A description of dividing space to create a quadtree (which you can generalise to n-tree) can be found in Klinger & Dyer {4}
As others have mentioned kd-trees may be more suited than 2^n-trees as extension to an arbitrary number of dimensions is more straightforward, however they will result in a deeper tree. It is also easier to adapt the split positions to match the geometry of your
hyperspheres with a kd-tree. The description above of collision detection in a 2^n tree is equally applicable to a kd-tree.
{1} Connected Component Labeling, Hanan Samet, Using Quadtrees Journal of the ACM Volume 28 , Issue 3 (July 1981)
{2} Neighbor finding in images represented by octrees, Hanan Samet, Computer Vision, Graphics, and Image Processing Volume 46 , Issue 3 (June 1989)
{3} Convex hull generation, connected component labelling, and minimum distance
calculation for set-theoretically defined models, Dan Pidcock, 2000
{4} Experiments in picture representation using regular decomposition, Klinger, A., and Dyer, C.R. E, Comptr.
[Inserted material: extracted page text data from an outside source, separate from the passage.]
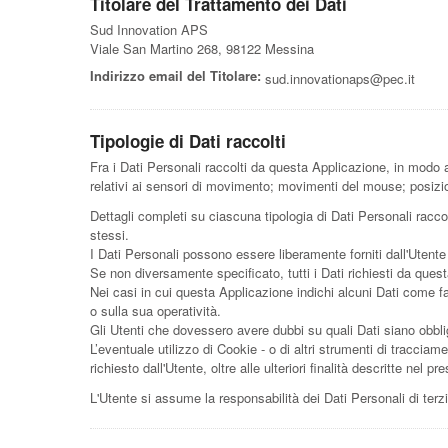
Titolare del Trattamento dei Dati
Sud Innovation APS
Viale San Martino 268, 98122 Messina
Indirizzo email del Titolare:
sud.innovationaps@pec.it
Tipologie di Dati raccolti
Fra i Dati Personali raccolti da questa Applicazione, in modo a
relativi ai sensori di movimento; movimenti del mouse; posizio
Dettagli completi su ciascuna tipologia di Dati Personali raccol
stessi.
I Dati Personali possono essere liberamente forniti dall'Utente
Se non diversamente specificato, tutti i Dati richiesti da ques
Nei casi in cui questa Applicazione indichi alcuni Dati come fa
o sulla sua operatività.
Gli Utenti che dovessero avere dubbi su quali Dati siano obbliga
L’eventuale utilizzo di Cookie - o di altri strumenti di tracciame
richiesto dall'Utente, oltre alle ulteriori finalità descritte nel
L'Utente si assume la responsabilità dei Dati Personali di terz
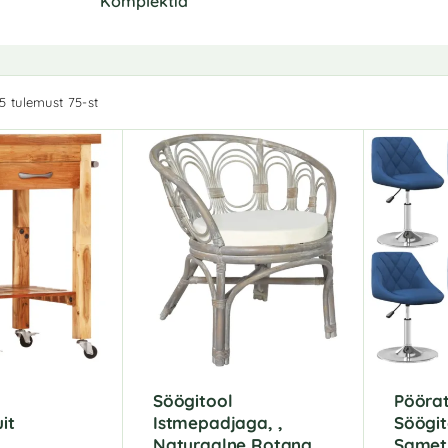
Komplektid
5 tulemust 75-st
,
Söögitool
Pööra
it
Istmepadjaga, ,
Söögit
Naturaalne Rotang
Samet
Graphics and Image Processing 5 (1976), 68-105.
It sounds like you'd want to implement a kd-tree, which would allow you to more quickly search the N-dimensional space. There's some more information and links to implementations at the Stony Brook Algorithm Repository.
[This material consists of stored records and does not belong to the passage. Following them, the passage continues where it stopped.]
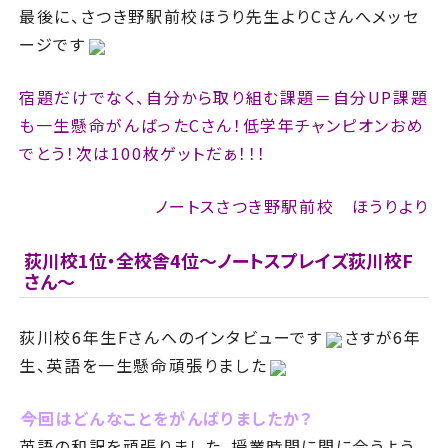
最後に、さつき野駅前校ほうり先生よりCさんへメッセ
ージです
宿題だけでなく、自分から取り組む課題＝自分UP課題
も一生懸命がんばったCさん！低学年チャンピオンおめ
でとう！次は100枚ゲットだぁ！！！
ノートスさつき野駅前校 ほうりより
荻川校1位・全校舎4位～ノートスプレイズ荻川校F
さん～
荻川校6年生Fさんへのインタビューです
さすが6年
生、英語を一生懸命頑張りました
――今回はどんなことをがんばりましたか？
英語の和訳を頑張りました。授業時間に間に合うよう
Since your field is static (by which I'm assuming you mean that the hyper spheres don't move), then the fastest solution I know of is a Kdtree.
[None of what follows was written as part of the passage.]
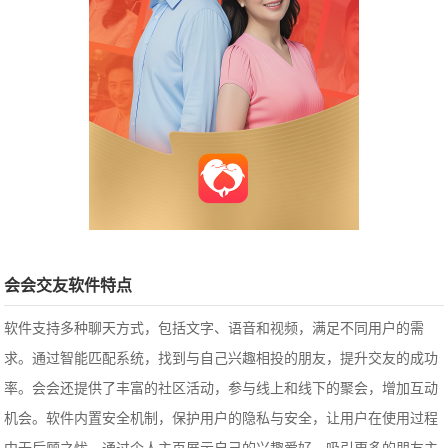
会会交友软件特点
软件支持多种聊天方式，包括文字、语音和视频，满足不同用户的需
求。通过智能匹配系统，找到与自己兴趣相投的朋友，提升交友的成功
率。会会还提供了丰富的社区活动，参与线上和线下的聚会，增加互动
机会。软件内置安全机制，保护用户的隐私与安全，让用户在使用过程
You can either make your own, or use someone else's, like this one:
http://libkdtree.alioth.debian.org/
A Quad tree is a 2 dimensional tree, in which at each level a node has 4 children, each of which covers 1/4 of the area of the parent node.
An Oct tree is a 3 dimensional tree, in which at each level a node has 8 children, each of which contains 1/8th of the volume of the parent node. Here is picture to help you visualize it: http://en.wikipedia.org/wiki/Octree
If you're doing N dimensional intersection tests, you could generalize this to an N tree.
Intersection algorithms work by starting at the top of the tree and recursively traversing into any child nodes that intersect the object being tested, at some point you get to leaf nodes, which contain the actual objects.
An octree will work as long as you can specify the spheres by their centres - it hierarchically bins points into cubic regions with eight children. Working out neighbours in an octree data structure will require you to do sphere-intersecting-cube calculations (to some extent easier than they look) to work out which cubic regions in an octree are within the sphere.
Finding the nearest neighbours means walking back up the tree until you get a node with more than one populated child and all surrounding nodes included (this ensures the query gets all sides).
From memory, this is the (somewhat naive) basic algorithm for sphere-cube intersection:
i. Is the centre within the cube (this gets the eponymous situation)
ii. Are any of the corners of the cube within radius r of the centre (corners within the sphere)
iii. For each surface of the cube (you can eliminate some of the surfaces by working out which side of the surface the centre lies on) work out (this is all first-year vector arithmetic):
a. A normal of the surface that goes to the centre of the sphere
b. The distance from the centre of the sphere to the intersection of the normal with the plane of the surface (chord intersets plane the surface of the cube)
c. Intersection of the plane lies within the side of the cube (one condition of chord intersection to the cube)
iv. Calculate the size of the chord (Sin of Cos^-1 of ratio of normal length to radius of sphere)
v. If the nearest point on the line is less than the distance of the chord and the point lies between the ends of the line the chord intersects one of the edges of the cube (chord intersects cube surface somewhere along one of the edges).
Slightly dimly remembered but this is something I did for a situation involving spherical regions using an octee data structure (many years ago). You may also wish to check out KD-trees as some of the other posters suggest but your initial question sounds very similar to what I did.